The tuft-like form is associated with poor patient outcomes and resistance to current therapies. By pinpointing that basal cells can form both tumor states, researchers can now explore strategies to prevent the disease before it evades the immune system and spreads.
“This discovery reshapes our understanding of how small cell lung cancer begins,” said the study’s senior author.
“Our models, for the first time, reflect the full complexity of the disease,” the author said, “allowing us to study and target its most dangerous forms.”
Using genetically engineered mice, 3D tumor organoids, and the largest-available dataset of human SCLC tumors (at 944 samples), researchers also discovered the tuft-like tumors were only triggered when genetic changes (high MYC, PTEN loss and ASCL1 suppression) were introduced into basal cells – not neuroendocrine cells – suggesting a fundamental shift in how scientists understand the disease.

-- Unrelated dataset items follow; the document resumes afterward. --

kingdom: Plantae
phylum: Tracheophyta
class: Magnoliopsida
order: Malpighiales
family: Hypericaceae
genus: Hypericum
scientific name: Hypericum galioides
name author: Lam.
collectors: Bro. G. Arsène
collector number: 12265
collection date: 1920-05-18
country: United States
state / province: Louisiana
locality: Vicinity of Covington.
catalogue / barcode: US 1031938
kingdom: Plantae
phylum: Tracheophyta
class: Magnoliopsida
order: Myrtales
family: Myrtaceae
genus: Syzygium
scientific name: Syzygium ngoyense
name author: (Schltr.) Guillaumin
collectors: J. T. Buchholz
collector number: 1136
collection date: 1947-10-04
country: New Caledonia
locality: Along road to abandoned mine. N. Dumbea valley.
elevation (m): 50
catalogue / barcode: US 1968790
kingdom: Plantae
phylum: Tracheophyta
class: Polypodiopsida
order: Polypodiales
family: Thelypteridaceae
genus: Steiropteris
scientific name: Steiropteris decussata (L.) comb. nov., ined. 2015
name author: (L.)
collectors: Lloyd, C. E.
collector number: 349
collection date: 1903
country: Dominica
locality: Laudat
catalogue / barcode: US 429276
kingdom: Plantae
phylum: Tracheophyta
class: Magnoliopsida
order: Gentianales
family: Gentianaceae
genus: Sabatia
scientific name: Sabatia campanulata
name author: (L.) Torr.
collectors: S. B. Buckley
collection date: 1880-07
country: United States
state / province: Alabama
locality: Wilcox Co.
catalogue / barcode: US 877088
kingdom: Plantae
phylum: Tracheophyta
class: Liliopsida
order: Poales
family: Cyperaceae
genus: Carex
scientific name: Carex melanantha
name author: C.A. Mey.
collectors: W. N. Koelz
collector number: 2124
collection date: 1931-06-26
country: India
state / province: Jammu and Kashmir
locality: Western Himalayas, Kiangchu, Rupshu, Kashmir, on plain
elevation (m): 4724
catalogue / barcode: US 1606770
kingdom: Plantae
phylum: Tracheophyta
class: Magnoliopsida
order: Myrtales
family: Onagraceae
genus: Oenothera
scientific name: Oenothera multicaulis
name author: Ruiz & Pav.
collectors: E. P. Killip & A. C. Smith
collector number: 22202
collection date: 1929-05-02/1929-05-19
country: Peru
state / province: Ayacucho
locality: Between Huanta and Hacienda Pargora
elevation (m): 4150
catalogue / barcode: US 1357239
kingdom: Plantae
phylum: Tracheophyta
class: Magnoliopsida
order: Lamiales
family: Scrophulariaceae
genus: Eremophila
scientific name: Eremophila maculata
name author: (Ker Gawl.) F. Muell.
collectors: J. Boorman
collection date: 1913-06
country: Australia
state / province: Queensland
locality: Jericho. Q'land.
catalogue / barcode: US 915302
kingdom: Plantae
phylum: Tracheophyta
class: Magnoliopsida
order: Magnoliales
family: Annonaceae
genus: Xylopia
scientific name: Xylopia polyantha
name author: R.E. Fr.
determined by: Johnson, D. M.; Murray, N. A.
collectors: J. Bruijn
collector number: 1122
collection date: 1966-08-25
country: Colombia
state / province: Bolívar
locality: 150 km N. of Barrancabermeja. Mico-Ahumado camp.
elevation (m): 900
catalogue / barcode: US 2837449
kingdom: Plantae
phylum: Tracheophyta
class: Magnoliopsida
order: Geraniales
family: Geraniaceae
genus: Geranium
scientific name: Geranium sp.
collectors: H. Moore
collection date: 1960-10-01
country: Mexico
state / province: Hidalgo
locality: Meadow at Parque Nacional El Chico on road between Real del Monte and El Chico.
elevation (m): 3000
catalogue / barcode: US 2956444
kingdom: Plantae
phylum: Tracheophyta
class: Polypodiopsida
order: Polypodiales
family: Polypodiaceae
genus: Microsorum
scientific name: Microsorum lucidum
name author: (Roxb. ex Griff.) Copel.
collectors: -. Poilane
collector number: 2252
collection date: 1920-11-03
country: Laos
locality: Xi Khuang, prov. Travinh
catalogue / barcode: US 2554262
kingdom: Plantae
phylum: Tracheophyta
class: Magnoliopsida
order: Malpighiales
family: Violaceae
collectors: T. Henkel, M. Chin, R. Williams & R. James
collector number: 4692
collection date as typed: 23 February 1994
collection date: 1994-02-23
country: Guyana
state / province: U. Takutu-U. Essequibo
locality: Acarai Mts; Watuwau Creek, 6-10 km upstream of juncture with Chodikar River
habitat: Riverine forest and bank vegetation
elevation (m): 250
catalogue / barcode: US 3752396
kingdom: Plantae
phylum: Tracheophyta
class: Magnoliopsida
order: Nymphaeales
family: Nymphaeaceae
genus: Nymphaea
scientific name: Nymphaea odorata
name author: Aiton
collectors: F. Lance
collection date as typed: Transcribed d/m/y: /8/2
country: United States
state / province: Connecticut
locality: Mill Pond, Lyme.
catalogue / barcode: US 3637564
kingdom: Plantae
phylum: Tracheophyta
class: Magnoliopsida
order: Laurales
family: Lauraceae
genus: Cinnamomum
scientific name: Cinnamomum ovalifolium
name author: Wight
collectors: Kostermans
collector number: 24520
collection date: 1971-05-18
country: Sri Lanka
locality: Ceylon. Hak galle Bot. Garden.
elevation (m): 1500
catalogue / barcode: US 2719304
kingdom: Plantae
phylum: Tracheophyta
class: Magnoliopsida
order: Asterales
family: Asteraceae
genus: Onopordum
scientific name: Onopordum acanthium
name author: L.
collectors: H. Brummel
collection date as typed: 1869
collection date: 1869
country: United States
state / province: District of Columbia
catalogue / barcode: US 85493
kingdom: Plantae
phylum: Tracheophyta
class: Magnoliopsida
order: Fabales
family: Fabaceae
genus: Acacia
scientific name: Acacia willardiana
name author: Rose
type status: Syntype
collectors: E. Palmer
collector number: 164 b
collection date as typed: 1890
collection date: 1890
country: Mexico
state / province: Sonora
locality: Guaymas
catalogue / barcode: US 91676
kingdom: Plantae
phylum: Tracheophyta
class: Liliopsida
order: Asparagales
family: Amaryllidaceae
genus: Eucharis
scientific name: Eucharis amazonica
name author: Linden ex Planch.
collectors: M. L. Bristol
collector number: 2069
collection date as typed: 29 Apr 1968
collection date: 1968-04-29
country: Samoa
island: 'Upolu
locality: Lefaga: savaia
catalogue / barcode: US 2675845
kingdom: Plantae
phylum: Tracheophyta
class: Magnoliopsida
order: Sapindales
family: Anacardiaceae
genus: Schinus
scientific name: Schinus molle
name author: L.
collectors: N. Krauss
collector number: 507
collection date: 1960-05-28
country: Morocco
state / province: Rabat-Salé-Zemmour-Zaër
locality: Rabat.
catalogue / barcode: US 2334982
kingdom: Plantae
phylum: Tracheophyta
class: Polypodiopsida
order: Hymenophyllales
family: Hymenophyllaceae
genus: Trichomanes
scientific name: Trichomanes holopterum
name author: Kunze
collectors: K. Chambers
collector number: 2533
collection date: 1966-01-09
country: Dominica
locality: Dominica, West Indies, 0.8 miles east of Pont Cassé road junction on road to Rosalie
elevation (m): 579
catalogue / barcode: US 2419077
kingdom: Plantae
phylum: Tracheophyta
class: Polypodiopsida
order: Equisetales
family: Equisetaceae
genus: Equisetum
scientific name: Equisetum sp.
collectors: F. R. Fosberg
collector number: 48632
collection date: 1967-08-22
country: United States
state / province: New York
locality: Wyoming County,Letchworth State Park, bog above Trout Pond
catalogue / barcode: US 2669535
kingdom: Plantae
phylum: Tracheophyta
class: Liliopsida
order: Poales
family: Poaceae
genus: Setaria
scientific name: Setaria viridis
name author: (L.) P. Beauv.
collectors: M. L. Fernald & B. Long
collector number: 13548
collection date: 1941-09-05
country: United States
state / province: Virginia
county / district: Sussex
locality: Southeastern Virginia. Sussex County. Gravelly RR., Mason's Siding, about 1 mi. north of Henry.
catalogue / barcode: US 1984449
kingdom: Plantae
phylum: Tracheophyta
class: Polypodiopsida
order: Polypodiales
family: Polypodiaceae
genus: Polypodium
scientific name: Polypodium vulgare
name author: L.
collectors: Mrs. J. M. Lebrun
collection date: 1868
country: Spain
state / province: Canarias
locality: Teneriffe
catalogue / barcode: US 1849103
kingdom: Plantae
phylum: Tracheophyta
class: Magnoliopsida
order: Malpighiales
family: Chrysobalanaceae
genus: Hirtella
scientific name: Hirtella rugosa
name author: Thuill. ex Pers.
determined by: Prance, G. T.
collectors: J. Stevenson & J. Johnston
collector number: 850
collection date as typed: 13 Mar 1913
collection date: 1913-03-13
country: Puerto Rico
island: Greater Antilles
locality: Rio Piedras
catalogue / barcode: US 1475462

“We used a technique called lineage barcoding that allowed us to tag individual cells and track how they evolve over time,” said the study’s first author.
“This revealed that small cell lung cancer cells can shapeshift through a process called cell fate plasticity,” the author said, “which helps explain why the disease resists treatment and could provide new approaches for how we might block their transition into aggressive cancer.”
Researchers said this discovery creates the first accurate lab models of the most treatment-resistant tuft-like form of SCLC. The models, in combination with new foundational understanding, allow for advancement in the study of early detection and targeted therapies.
“We now have the tools to explore how the immune system interacts with these basal cells before they transform into aggressive cancer. That opens the door to therapies that could stop the disease before it even starts,” said the senior author.